The 2 biggest things I’ve learned this year about marketing
As I’ve mentioned before, one of the huge benefits of getting to know other entrepreneurs is that you can continually sharpen and learn from one another, and that’s what happens every time Ryan and I connect with Wardeh Harmon of Traditional Cooking School. One of our favorite things to talk about together is how we can improve our marketing, conversions, and all of those good things that help to take a quality product and actually get it into the hands of people that can benefit from it.
She’s been studying online marketing voraciously this year (and particularly, how to do it with class) and has been implementing much of it on her own business, and at Ultimate Bundles as well (she’s one of our team members), with a lot of success. Although we don’t normally have guest posts here at EntreFamily, Ryan and I are trying to take a much-needed, short sabbatical to rest and spend time with our family. I knew Wardeh would be a perfect person to share with you some of the incredibly helpful marketing strategies she’s been learning this past year, so I’ll let her get right to it…
I’ve been working with Stephanie and Ryan on Ultimate Bundles for almost two years, and working on my own business, Traditional Cooking School, for at least five years.
Lots of lessons about business and marketing in those years! (And more to come, I’m grateful!)
I recently started keeping a journal.

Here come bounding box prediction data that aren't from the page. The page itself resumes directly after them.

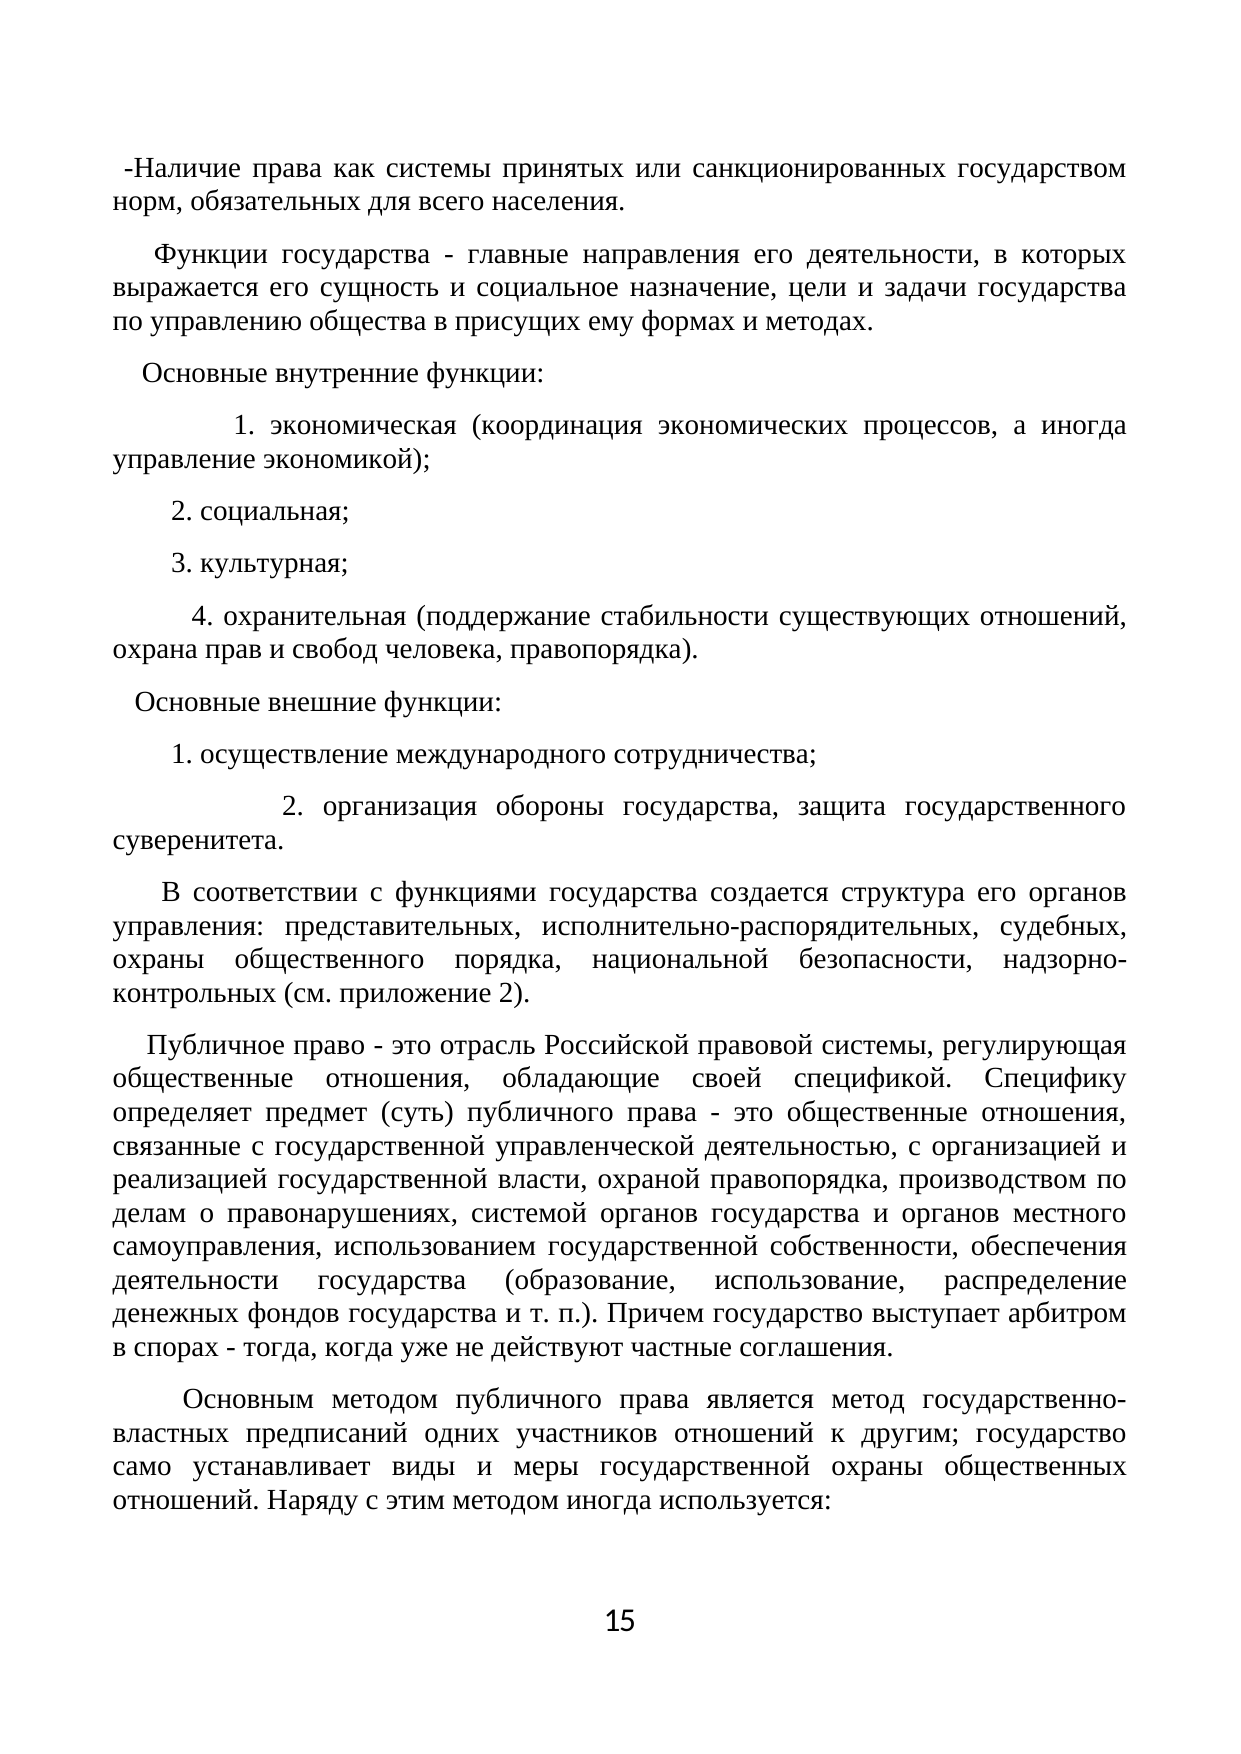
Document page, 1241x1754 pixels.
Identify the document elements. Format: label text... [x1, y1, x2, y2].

text Основные внутренние функции: [112, 355, 1128, 389]
text В соответствии с функциями государства создается структура его органов управления: представительных, исполнительно-распорядительных, судебных, охраны общественного порядка, национальной безопасности, надзорно-контрольных (см. приложение 2). [112, 874, 1128, 1008]
text 3. культурная; [112, 546, 1128, 579]
text 2. социальная; [112, 493, 1128, 527]
text 1. экономическая (координация экономических процессов, а иногда управление экономикой); [112, 407, 1128, 474]
text Функции государства - главные направления его деятельности, в которых выражается его сущность и социальное назначение, цели и задачи государства по управлению общества в присущих ему формах и методах. [112, 236, 1128, 336]
text Публичное право - это отрасль Российской правовой системы, регулирующая общественные отношения, обладающие своей спецификой. Специфику определяет предмет (суть) публичного права - это общественные отношения, связанные с государственной управленческой деятельностью, с организацией и реализацией государственной власти, охраной правопорядка, производством по делам о правонарушениях, системой органов государства и органов местного самоуправления, использованием государственной собственности, обеспечения деятельности государства (образование, использование, распределение денежных фондов государства и т. п.). Причем государство выступает арбитром в спорах - тогда, когда уже не действуют частные соглашения. [112, 1027, 1128, 1362]
text 1. осуществление международного сотрудничества; [112, 736, 1128, 769]
text 4. охранительная (поддержание стабильности существующих отношений, охрана прав и свобод человека, правопорядка). [112, 598, 1128, 665]
text Основные внешние функции: [112, 684, 1128, 717]
text Основным методом публичного права является метод государственно-властных предписаний одних участников отношений к другим; государство само устанавливает виды и меры государственной охраны общественных отношений. Наряду с этим методом иногда используется: [112, 1381, 1128, 1515]
text -Наличие права как системы принятых или санкционированных государством норм, обязательных для всего населения. [112, 150, 1128, 217]
text 2. организация обороны государства, защита государственного суверенитета. [112, 788, 1128, 855]
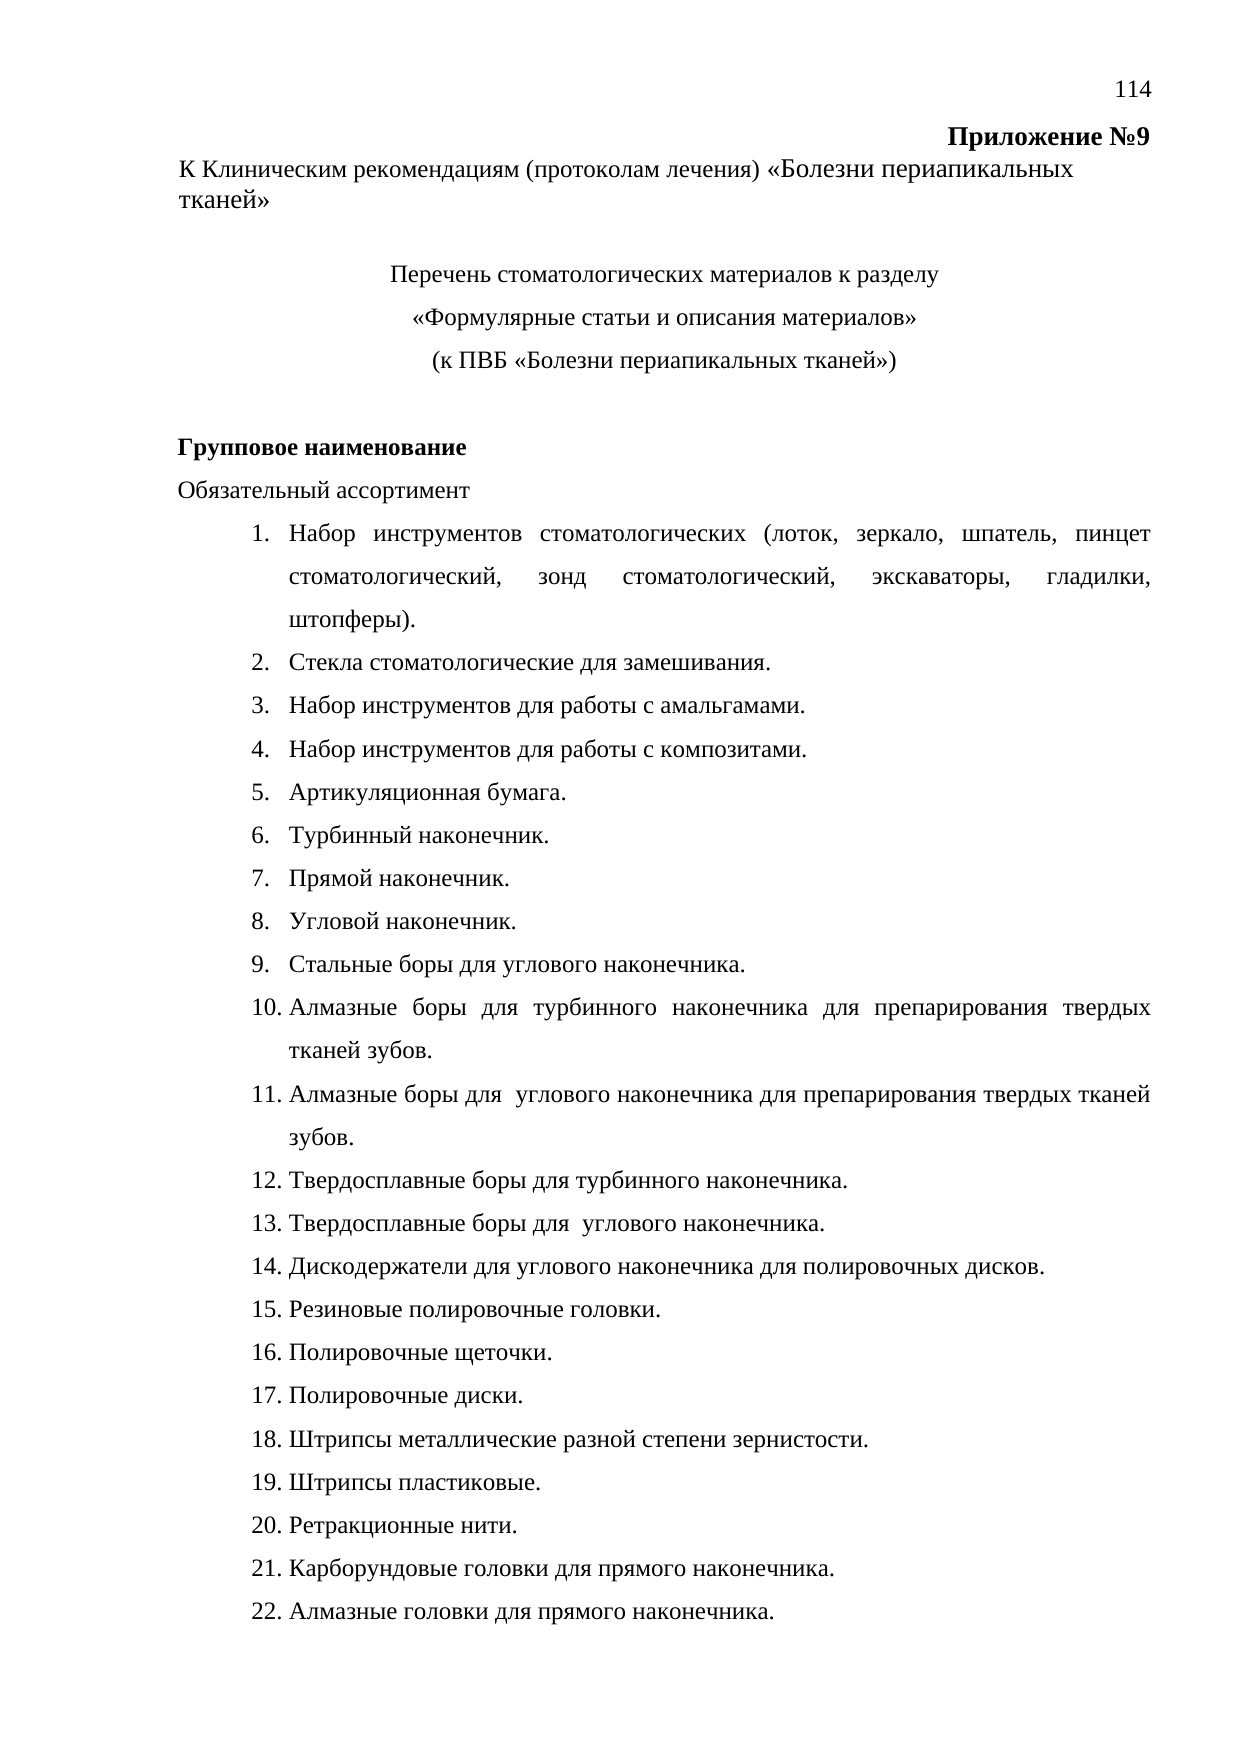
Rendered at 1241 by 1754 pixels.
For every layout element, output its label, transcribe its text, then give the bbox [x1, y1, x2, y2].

text Обязательный ассортимент [177, 475, 1152, 504]
list Штрипсы пластиковые. [251, 1467, 1152, 1496]
list Набор инструментов для работы с амальгамами. [251, 691, 1152, 719]
text (к ПВБ «Болезни периапикальных тканей») [177, 346, 1152, 374]
list Турбинный наконечник. [251, 820, 1152, 849]
text Групповое наименование [177, 432, 1152, 461]
text «Формулярные статьи и описания материалов» [177, 302, 1152, 331]
list Твердосплавные боры для турбинного наконечника. [251, 1165, 1152, 1194]
list Алмазные боры для турбинного наконечника для препарирования твердых тканей зубов. [251, 992, 1152, 1064]
list Карборундовые головки для прямого наконечника. [251, 1553, 1152, 1582]
list Стальные боры для углового наконечника. [251, 949, 1152, 978]
list Артикуляционная бумага. [251, 777, 1152, 806]
list Стекла стоматологические для замешивания. [251, 647, 1152, 676]
subtitle К Клиническим рекомендациям (протоколам лечения) «Болезни периапикальных тканей» [179, 152, 1150, 215]
list Дискодержатели для углового наконечника для полировочных дисков. [251, 1251, 1152, 1280]
list Ретракционные нити. [251, 1510, 1152, 1539]
list Угловой наконечник. [251, 906, 1152, 935]
list Прямой наконечник. [251, 863, 1152, 892]
list Алмазные головки для прямого наконечника. [251, 1596, 1152, 1625]
list Твердосплавные боры для углового наконечника. [251, 1208, 1152, 1237]
list Резиновые полировочные головки. [251, 1294, 1152, 1323]
list Набор инструментов стоматологических (лоток, зеркало, шпатель, пинцет стоматологический, зонд стоматологический, экскаваторы, гладилки, штопферы). [251, 518, 1152, 633]
list Полировочные щеточки. [251, 1337, 1152, 1366]
subtitle Приложение №9 [179, 120, 1150, 151]
text Перечень стоматологических материалов к разделу [177, 259, 1152, 288]
list Набор инструментов для работы с композитами. [251, 734, 1152, 762]
list Алмазные боры для углового наконечника для препарирования твердых тканей зубов. [251, 1079, 1152, 1151]
list Полировочные диски. [251, 1381, 1152, 1409]
list Штрипсы металлические разной степени зернистости. [251, 1424, 1152, 1452]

Each morning I write down one lesson learned. Sometimes, they’re big (like the two I’ll share below) and sometimes they’re really small (like, don’t skip breakfast).
So when Stephanie asked me to share some lessons on marketing I’ve learned recently, I looked in my journal and found these two. They come up over and over again. They’re closely related, as you’ll see.
If you’re trying to improve something you’re offering, I suggest considering these before almost anything else. I usually see a marked improvement after pondering and implementing these two tips in my own projects.
1. Get more specific, even uncomfortably specific.
When you’re putting together a product or even a freebie, there’s a huge temptation. And that’s to make it appeal to practically everyone.
This is the wrong approach.
When you appeal to everyone, you end up appealing to (practically) no one. I’ll give you an example.
For several years, I offered a free video series on my site Traditional Cooking School. I called it 5 Free Real Food Videos.
Last fall, I got more specific in how I was offering it. Without changing the actual videos, I simply started calling it a Free Traditional Cooking Video Series. I also reworked the story I told to encourage readers to sign up for the free series. (Another way I got more specific.)
The result? 1000% increase in signups. It finally began to resonate with the right people — those interested in traditional cooking — instead of no one.
How can you get more specific with what you’re offering?
2. Simplify options.
You’re trying to appeal to everyone and so naturally, you want to give everyone as many options as they could possibly want. Again, this is the wrong approach (with a caveat*).
Ready for an example?
When I first started blogging in 2008, the RSS trend was gaining speed. Everyone was subscribing to blogs by RSS. Sometimes through a reader, sometimes by email. Sometimes daily, or even weekly or monthly summaries. And then there was the question of whether or not to include full blog posts or excerpts in the feed.
Options, options, options.
I jumped on that bandwagon and offered three choices to readers. They could choose to receive updates from me either weekly or daily, or both.
The problem is: when you give a lot of choices people end up confused and wondering which to choose… then they walk away or go to another tab while they’re thinking. And then most simply don’t take you up on it. Which is clearly not the goal.
Here’s that caveat I mentioned was coming. Obviously, we want to give our readers tons of value. So I’m not saying to take away any value.
Here’s what I am saying: make your offer more simple. Consider what your readers need, consider how you can best serve them. Then strip down all the options until you’re left with giving them the absolute best, while making the one choice so awesome it’s a shoo-in.
Back to my example. On my Traditional Cooking School blog, we don’t even offer a regular email subscription to blog posts any more. We offer samples of eBooks or that free video series I mentioned before. And guess what? We get more proportionally more subscribers than before and I can’t remember even one person who has inquired to ask where to subscribe to blog posts.
I was as surprised as anyone. But here’s why it works. The options are simple and thanks to being specific (lesson #1 above), they’re attractive, too.
By the way, this applies to products for sale, too. Sometimes it makes sense to offer two versions of a package (basic and premium), but sometimes it makes more sense to offer just one. Testing and listening to your readers can help you find answers to questions such as these. The key is to simplify it to the point where it’s not confusing in the least.
How can you simplify what you’re offering?
Please do share your thoughts or experiences with either of these marketing lessons. I am excited to hear from you. Have either of these played a role in your marketing successes?